Le voyage à La Réunion et la contamination familiale
En mars 2024, Maé Jeanne-Rose part en vacances à La Réunion au moment où débute une violente épidémie de chikungunya sur l'île. Son petit frère fait partie des premiers touchés dans son entourage. « C'était le début de l'épidémie », explique-t-elle. Contrairement à son frère qui contracte la maladie sur place, Maé ne développe les premiers symptômes qu'après son retour en métropole, dix jours plus tard.
La propagation au sein de la famille est massive : « après mon petit frère et après moi, il y a vraiment toute ma famille qui l'a eu et tous mes amis, enfin tout mon entourage qui était à La Réunion ». Heureusement, de retour en France en fin d'hiver, l'absence de moustiques tigres empêche toute contamination en métropole.
Les premiers symptômes et l'évolution de la maladie
Les premiers signes apparaissent par des éruptions cutanées et des démangeaisons dans le dos, suivies de maux de tête et d'une fièvre intense pendant deux jours. Mais c'est au bout d'une semaine que la maladie révèle sa vraie nature : « les douleurs articulaires comme des courbatures un peu partout et également les éruptions cutanées qui ont fait une grosse poussée pendant quelques jours où vraiment j'en avais partout sur tout le corps ».
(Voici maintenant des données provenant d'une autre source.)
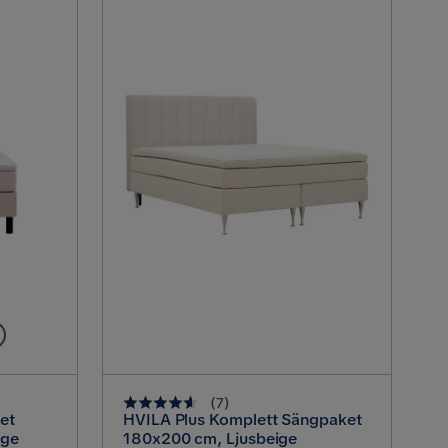
2
(
7
)
et
HVILA Plus Komplett Sängpaket
ige
180x200 cm, Ljusbeige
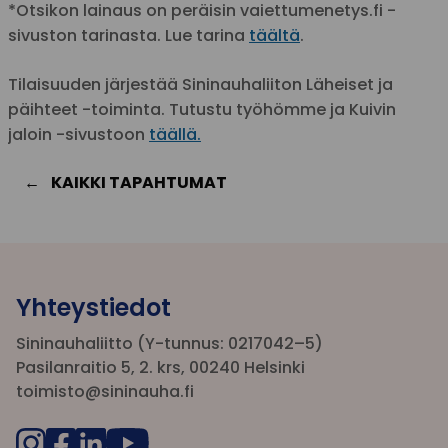
*Otsikon lainaus on peräisin vaiettumenetys.fi -
sivuston tarinasta. Lue tarina
täältä
.
Tilaisuuden järjestää Sininauhaliiton Läheiset ja
päihteet -toiminta. Tutustu työhömme ja Kuivin
jaloin -sivustoon
täällä.
KAIKKI TAPAHTUMAT
Yhteystiedot
Sininauhaliitto (Y-tunnus: 0217042–5)
Pasilanraitio 5, 2. krs, 00240 Helsinki
toimisto@sininauha.fi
La maladie évolue par vagues sur plusieurs mois. « J'avais l'impression d'aller mieux. Et au final, dès le lendemain, j'avais une douleur au genou. Je n'arrivais plus à marcher », raconte Maé. La fatigue et les douleurs articulaires persistent pendant près de six mois, avec des moments où elle reste clouée au lit, incapable de bouger.
La consultation médicale et le suivi par l'ARS
Dès le premier jour, reconnaissant les symptômes observés chez son frère, Maé contacte un médecin en visioconférence qui la met en arrêt maladie pendant une semaine. Une prise de sang confirme son cas de chikungunya importé depuis La Réunion.
L'Agence Régionale de Santé (ARS) la contacte ensuite pour un questionnaire détaillé : « j'ai dû répondre à tout un tas de questions pour expliquer les causes, pourquoi je l'avais contracté, quels étaient mes symptômes ». Ce suivi illustre la surveillance épidémiologique mise en place pour les cas importés.
Les conséquences sur la vie quotidienne : sport, travail et mobilité
Le chikungunya porte bien son surnom de « maladie qui courbe ». « On a l'impression d'avoir pris 20 ans, comme si on ne pouvait plus marcher normalement, faire du sport normalement », explique Maé. À 20 ans, elle se sent vieillie de 30 ans d'un coup.
L'arrêt de travail dure une semaine, mais les répercussions s'étendent bien au-delà. Le sport devient impossible pendant 3 à 4 mois : « je sentais que mon corps ne suivait pas ». Même les tentatives de reprise se soldent par des échecs, son état ne permettant aucun effort physique normal.
Les traitements disponibles et leurs limites
Aucun traitement spécifique n'existe contre le chikungunya. Maé se contente de soins symptomatiques : doliprane contre la fièvre et les maux de tête, crème pour les démangeaisons, et anti-inflammatoires pendant quelques jours pour les douleurs articulaires les plus invalidantes.
« Il y a vraiment des fois où je n'arrivais plus à marcher. Donc j'ai dû prendre des anti-inflammatoires pour ça », précise-t-elle. Dans les cas les plus graves, une rééducation peut s'avérer nécessaire, certaines personnes décédant même de cette maladie.
Les leçons tirées de cette expérience
Avec le recul, Maé insiste sur l'importance de ne pas sous-estimer cette maladie : « au début je la prenais vachement à la légère je pensais que ça irait et au final ça a eu quand même beaucoup de conséquences ». Son conseil principal : écouter son corps et accepter de mettre sa vie en pause, même quand on est jeune et en bonne santé.
Aujourd'hui, toute la famille est rétablie, même si les parents ont mis plusieurs mois à se remettre des douleurs articulaires. L'expérience souligne l'importance de la prévention et de la sensibilisation pour éviter la propagation du virus, particulièrement dans un contexte où le moustique tigre gagne du terrain en métropole.